The authors evaluated three methods of measuring urine bile acids (UBAs) and compared them for diagnostic accuracy with the accepted liver diagnostic test of serum bile acids (SBAs). Fifteen healthy dogs, 102 dogs with liver disease, and 9 dogs with signs of liver disease that were found to have nonhepatic disorders were studied. To avoid having to do 24-hour urine collections, the values of sulfated UBAs and nonsulfated UBAs were standardized with urine-creatinine concentrations. The nonsulfated UBA-to-creatinine ratio and sulfated UBA plus nonsulfated UBA-to-creatinine ratio tests had the best diagnostic value of the UBA tests. The authors concluded that UBA could be measured in dogs with sufficient repeatability and accuracy for clinical use. In addition, the nonsulfated UBA-to-creatinine ratio and the sulfated UBA plus the nonsulfated UBA-to-creatinine ratio identified dogs with hepatic disorders nearly as well as the SBA test.

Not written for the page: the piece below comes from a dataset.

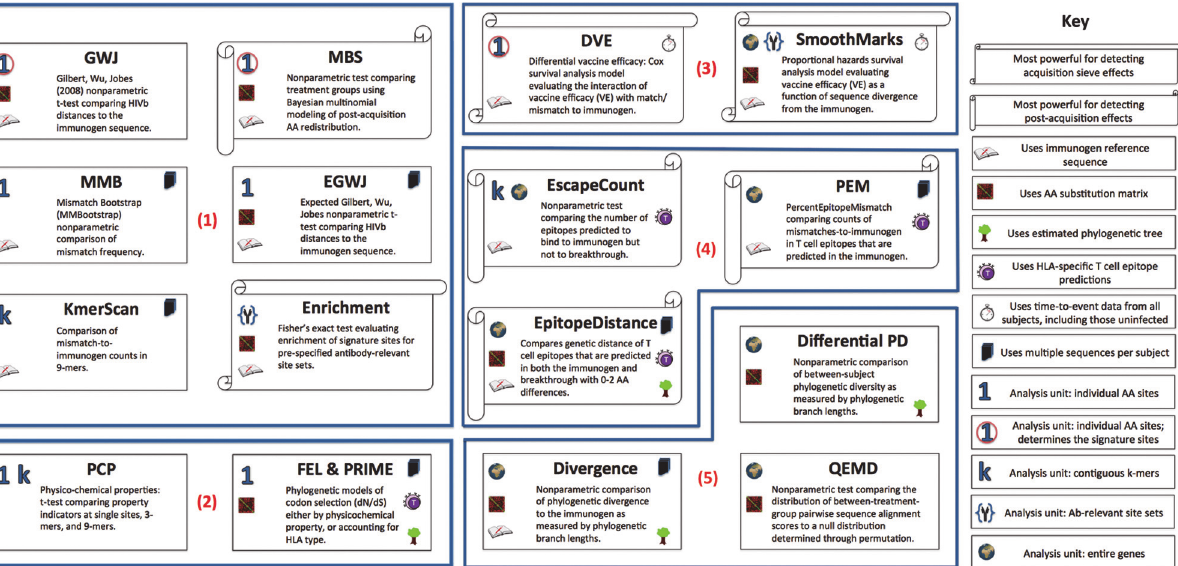
Figure 1. Analysis methods. Methods evaluate (1) differential deviation (vaccine versus placebo) from the immunogen sequences at specific loci or in peptide regions that are relevant to antibody binding; (2) differential codon selection, and differences in physico-chemical properties across vaccine and placebo; (3) differential vaccine efficacy versus HIV-1 sequences that do not match immunogen sequences at individual sites and in each of several pre- specified antibody-relevant protein regions; (4) greater or more rapid viral escape (vaccine versus placebo) at predicted class I and class II HLA-restricted T cell epitopes; and (5) differences in phylogenetic diversity of the breakthrough amino acid sequences (vaccine versus placebo) or differential evolutionary divergence from the vaccine immunogen sequences. T cell and tree images are from openclipart.org.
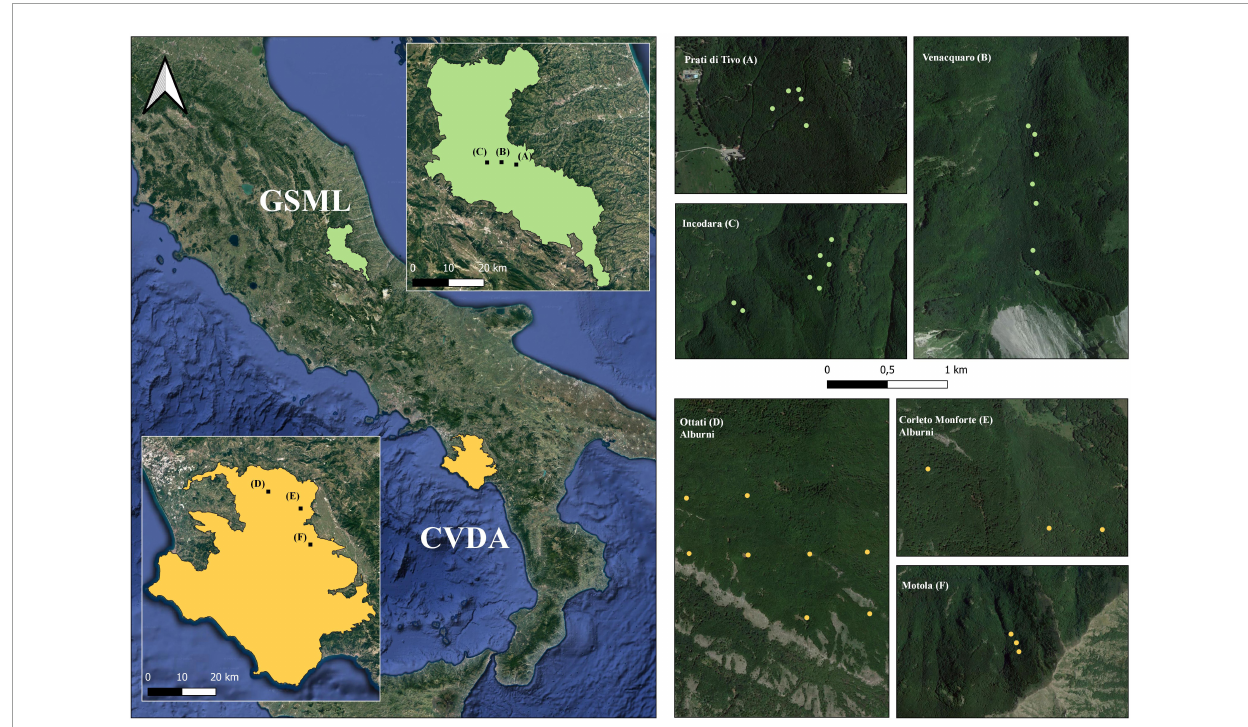
FIGURE1 On the left, the National Parks where the study areas are located (GSML, Gran Sasso e Monti della Laga National Park; CVDA, Cilento, Vallo di Diano e Alburni National Park). In the magnification, black dots represent the study areas investigated in each park: in GSML, “Prati di Tivo”, “Venaquaro”, and “Incodara”; in CVDA, “Ottati”, “Corleto Monforte”, and “Motola”. On the right, the green and yellow dots represent the locations of the plots sampled in GSML and CVDA, respectively.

COMMENTARY: The SBA test, which involves a 12-hour fast and paired samples 2 hours apart, has been an accepted and useful tool to identify patients with liver disorders. Sampling is somewhat inconvenient, and results can be affected by gastric emptying, enteric mobility, gallbladder contractility, bile flow, and spontaneous circumvention of gallbladder bile storage and concentration. The use of random urine samples is convenient and avoids the technical problems and sources for error of measuring serum BAs. In addition, the data reported here indicates the nonsulfated UBA and sulfated UBA plus nonsulfated UBA tests have adequate specificity and positive predictive value to use random urine samples for diagnostic purposes.

Editor's Note: A report of this work presented at the World Small Animal Veterinary Association meeting was previously abstracted in Capsules (February 2003). The study has now stood the test of peer review.

Evaluation of urine sulfated and nonsulfated bile acids as a diagnostic test for liver disease in dogs. Balkman CE, Center SA, Randolph JF, et al. JAVMA 222:1368-1375, 2003.